- Do this
Reproduce everything in the items from the line containing "pose: elev=220.9 azim=358.9" down to the end of the items, omitting the pictures.

— Begin Records supplied —

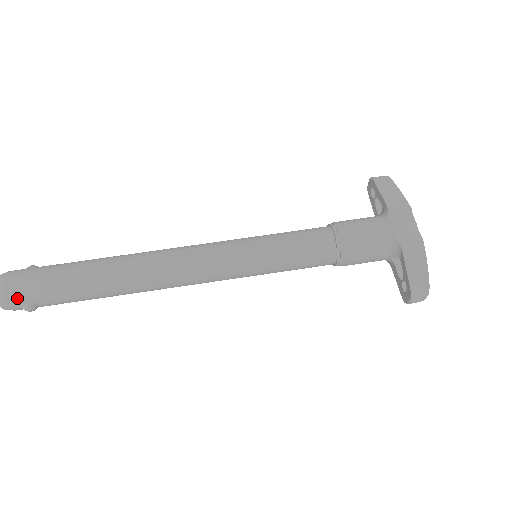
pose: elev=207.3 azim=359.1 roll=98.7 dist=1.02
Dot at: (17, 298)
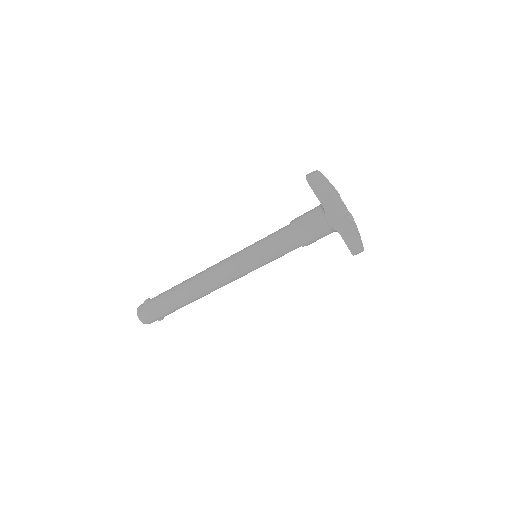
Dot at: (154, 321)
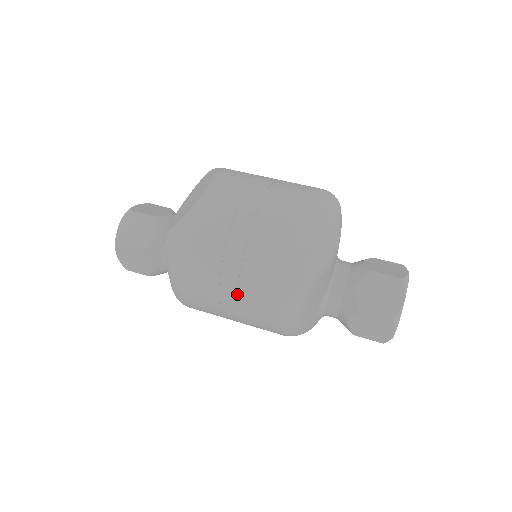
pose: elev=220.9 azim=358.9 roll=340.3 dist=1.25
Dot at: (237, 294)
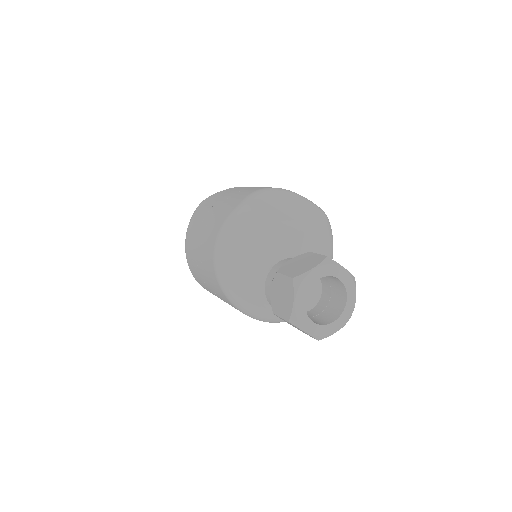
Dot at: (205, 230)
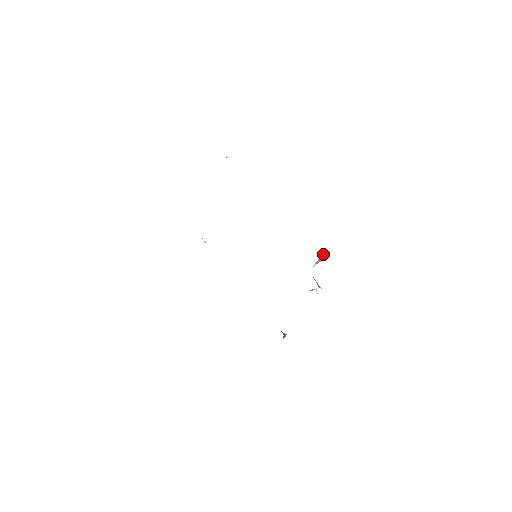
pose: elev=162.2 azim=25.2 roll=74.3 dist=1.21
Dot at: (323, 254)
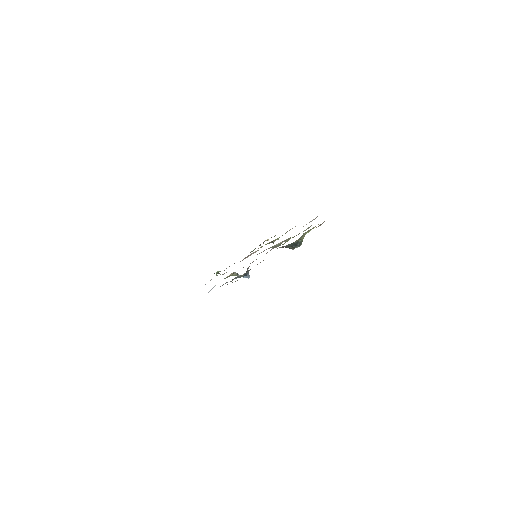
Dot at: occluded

— End Records supplied —

- Exercise result
pose: elev=220.9 azim=358.9 roll=340.3 dist=1.25
Dot at: (237, 294)
Dot at: (205, 230)
pose: elev=162.2 azim=25.2 roll=74.3 dist=1.21
Dot at: (323, 254)
Dot at: occluded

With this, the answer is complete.